Pelayan itu meronta-ronta liar. Biola itu menahan gerakannya.

Ayumi mengambil busur biolanya—yang sekali lagi berubah menjadi busur biola biasa, dengan senar yang terbuat dari rambut kuda—kemudian mulai memainkan biolanya. Biola tersebut masih menekan punggung sang pelayan. Digesekkannya nada-nada yang pernah Nanaho mainkan untuk sang Ayumi kecil. Nada-nada manis masa kanak-kanak yang sekarang terdengar menyedihkan. Mirip lagu pemakaman.

C ke E, E ke G...

Sang pelayan berteriak membabi-buta. Nada-nada tersebut menggetarkan rusuknya, menghunjam telinganya sampai berdarah. Ayumi menarik satu nada panjang menyayat: E, kemudian C. Pelayan itu meringis marah.

“Hentikan! Hentikan!”

Sang pelayan muda berdiri dengan susah payah—sebelah telinganya benar-benar meneteskan darah. Biola Ayumi terpelanting jauh. Pelayan itu menghunuskan sepasang pedangnya ke arah sang gadis ilusi, tetapi Ayumi berkelit. Ditekuknya lutut kanannya ke depan, badan meliuk sementara ia menurunkan posisinya setara pinggang pemuda itu,  kemudian mengangkat busur biolanya tinggi-tinggi dan menusukkannya ke pinggang sang pelayan sekuat tenaga. Berkali-kali. Sang pelayan muda memekik keras. Darah semerah cat meledak keluar dari luka yang menganga.

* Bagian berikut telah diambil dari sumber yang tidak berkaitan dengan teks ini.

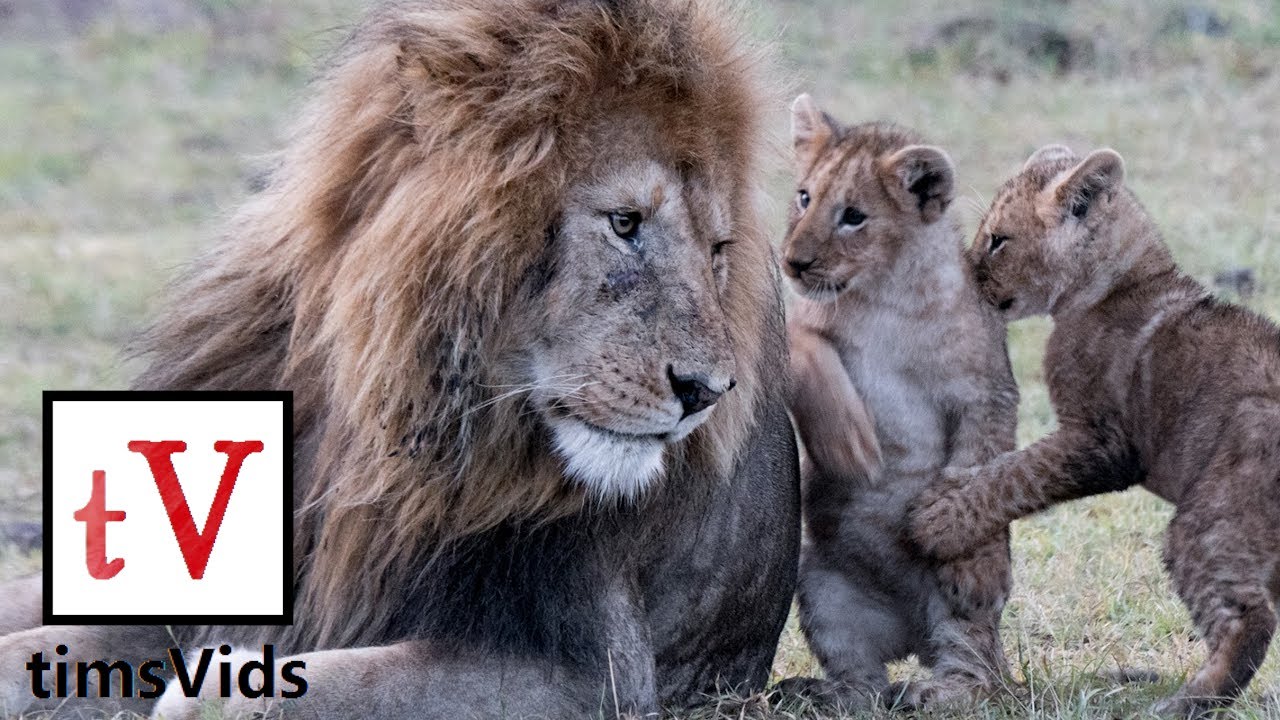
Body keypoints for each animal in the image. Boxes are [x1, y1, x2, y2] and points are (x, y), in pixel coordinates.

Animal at [0, 1, 801, 717]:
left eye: (717, 249)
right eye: (625, 223)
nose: (707, 392)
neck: (394, 422)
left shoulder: (595, 675)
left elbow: (285, 692)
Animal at [909, 145, 1280, 716]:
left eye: (998, 240)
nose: (967, 279)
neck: (1119, 282)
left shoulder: (1102, 442)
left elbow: (1017, 474)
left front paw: (937, 522)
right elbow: (1000, 467)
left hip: (1215, 517)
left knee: (1249, 619)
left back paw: (1181, 703)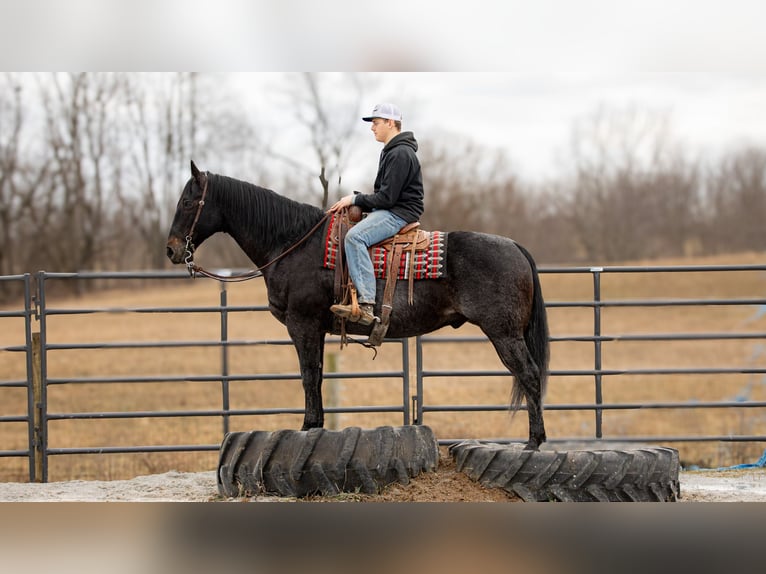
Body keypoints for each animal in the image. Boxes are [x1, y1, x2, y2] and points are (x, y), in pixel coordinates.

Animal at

Kemudian, suara pekikan itu memelan. Sang pelayan muda menatap udara kosong untuk terakhir kalinya, dengan mulut terperangah, kemudian ambruk ke tanah.

***

Kini, tinggal dua orang pelayan dan satu majikannya yang tersisa.

Tabitha melirik dari kejauhan. Rira memiliki sebuah shuriken raksasa bersudut empat, dengan lubang berbentuk permata di tengah-tengahnya sebagai tempat menggenggam. Setiap ujung shuriken tersebut bergerigi tajam dan bernoda merah gelap. Pemuda itu menukik dan berkelit, berayun dan berputar, menghadapi satu pelayan dan satu elf berjanggut yang tadi melukai Sakura.

Itu baru satu pelayan. Di mana satunya lagi?

Sebuah batu seukuran kepalan tangan melayang ke arahnya. Tabitha merunduk. Batu itu melesat melewati kepalanya, menghantam tanah dan pecah berkeping-keping—diikuti suara ledakan. Sang gadis air terlonjak; ledakan itu mendorong tubuhnya terpental ke arah berlawanan dan tepat mendarat di atas garis pinggir lautan cat minyak yang hampir dilupakan semua orang.

Sang gadis air merasakan cat-cat lengket dan dingin membasahi tangan kanannya yang terkulai lemah. Ia menegakkan kepala sedikit, kemudian mengangkat tangannya dari genangan cat. Bagus. Lengan gaunnya yang semula putih kini berwarna merah dan kuning dan hijau.

“Di mana kau?” teriak Tabitha, suaranya timbul-tenggelam di antara riuhnya jalanan oleh jeritan dan suara patah tulang.

Patah tulang. Tabitha bangkit dari posisinya yang sangat tidak nyaman dan bersyukur karena masih bisa berdiri di atas kaki-kakinya sendiri. Tidak ada tulang yang patah. Tabitha menoleh ke kanan-kiri. Penyerang yang melemparkannya bom skala mungil itu tidak terlihat di mana-mana. Ditariknya tombak tersebut dari belakang punggungnya, menatap sekeliling dengan waspada sambil memutar-mutarkan tombaknya 360 derajat. Setengah hati kecilnya menyuruh gadis itu agar kabur dari kegilaan ini.

Sebuah sosok bersaput bayang-bayang melintas di bawah pohon, di antara semak-semak kering yang tinggi. Gadis itu bergeming.

Tabitha melangkah ragu-ragu. Sosok itu lebih kekar dibanding pelayan-pelayan lainnya, dan di tangannya terdapat sekantung besar batu-batuan—bom skala kecil? Belum apa-apa, nyalinya sudah surut. Bahkan ia tidak akan bisa menggebah sosok itu pergi. Dia hanya seorang gadis kecil.

“Kau-lah pengendali airnya setelah aku pergi,” perkataan Nozomu terngiang-ngiang di telinganya. Saat itu, Tabitha kecil patah semangat karena tidak berhasil mengendalikan satu gelombang laut pun. “Dan duyung-duyung nakal yang bilang kau tidak bisa apa-apa karena kau perempuan itu hanya membual. Kau bukan perempuan. Kau seorang lady.”